Неистовый Виссарион Григорьевич Белинский, сделавший невероятно много для утверждения самого понятия народность, считавший, что «народность есть альфа и омега эстетики нашего времени» и что «всякая поэзия только тогда истинна, когда она народна, т. е. когда она отражает в себе личность своего народа», вместе с тем с такой же яростной убежденностью утверждал, что «одно небольшое стихотворение истинного художника-поэта неизмеримо выше всех произведений народной поэзии вместе взятых». И совершенно не понимал и не принимал русский эпос, вообще фольклор, изругал, ядовито иронизируя, все былины из сборника Кирши Данилова, не найдя в них ничего самобытного и глубокого, нападал на Пушкина за использование им народных мотивов в своих сказках, жестоко охаял Петра Павловича Ершова за дивного «Конька-Горбунка».
Так в чем же, спрашивается, заключалось для него понятие народность, если само творчество этого народа не только ничего для него не значило, но и столь пренебрежительно и беспощадно уничтожалось?
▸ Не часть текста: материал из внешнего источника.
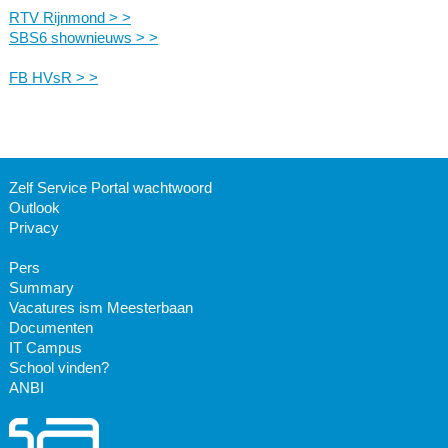
RTV Rijnmond > >
SBS6 shownieuws > >
FB HVsR > >
Zelf Service Portal wachtwoord
Outlook
Privacy
Pers
Summary
Vacatures ism Meesterbaan
Documenten
IT Campus
School vinden?
ANBI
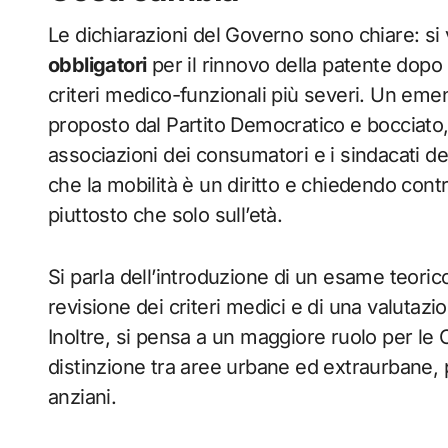
Le dichiarazioni del Governo sono chiare: si v
obbligatori
per il rinnovo della patente dopo
criteri medico-funzionali più severi. Un e
proposto dal Partito Democratico e bocciato
associazioni dei consumatori e i sindacati d
che la mobilità è un diritto e chiedendo contr
piuttosto che solo sull’età.
Si parla dell’introduzione di un esame teorico
revisione dei criteri medici e di una valutazi
Inoltre, si pensa a un maggiore ruolo per le
distinzione tra aree urbane ed extraurbane, p
anziani.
Ведь он, Белинский, был не просто литературным критиком — он был подлинным общественным трибуном и идеологом, который вел за собой многих таких же ярких и таких же беззаветно вроде бы служивших народному благу людей: Грановского, Тургенева, Григоровича, Гончарова, Некрасова. Какой-то период с ним был во многом заедино и Герцен.
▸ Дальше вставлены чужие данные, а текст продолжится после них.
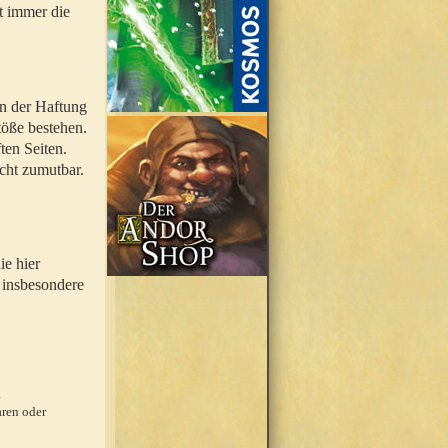
t immer die
en der Haftung
töße bestehen.
ten Seiten.
icht zumutbar.
ie hier
 insbesondere
.
ren oder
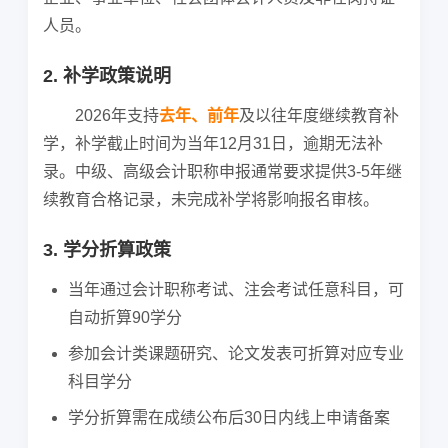
人员。
2. 补学政策说明
2026年支持
去年、前年
及以往年度继续教育补
学，补学截止时间为当年12月31日，逾期无法补
录。中级、高级会计职称申报通常要求提供3-5年继
续教育合格记录，未完成补学将影响报名审核。
3. 学分折算政策
当年通过会计职称考试、注会考试任意科目，可
自动折算90学分
参加会计类课题研究、论文发表可折算对应专业
科目学分
学分折算需在成绩公布后30日内线上申请备案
А дело в том, что, ратуя за народ и народность, за его освобождение и улучшение его жизни, Белинский в собственные силы народа, в собственные его духовные и художественные возможности и богатства, судя по всему, не очень-то, да, пожалуй что, совсем не верил и хотел лишь подтянуть его жизнь к своей и к своей — то есть к господской — культуре. Не сближаться с народом, не постигать его — а подтягивать, поднимать. Он проповедовал вечный прогресс и прогресс народа видел только в том, чем жил сам, то есть все в той же западной культуре и западном образе жизни. Потому-то он и встал во главе так называемых западников, сгруппировавшихся в конце концов вокруг петербургского журнала «Отечественные записки».
Короче говоря, по существу, эти господа ничего своего не изобрели: они молились тому же, чему их учили по воле великого преобразователя и что составляло их плоть и кровь так же, как и всех бар-господ. Только по чистоте души и из самых высоких побуждений старались подключить к сему и огромный русский народ и, в общем-то, занимались социальной политикой, а не подлинным единением с ним. Хотели, чтобы он, освобожденный и просвещенный, не только в культуре, но и в социальном устройстве следовал за благословенным Западом.
Герцен до отбытия за границу был тоже одной из главных фигур этого движения.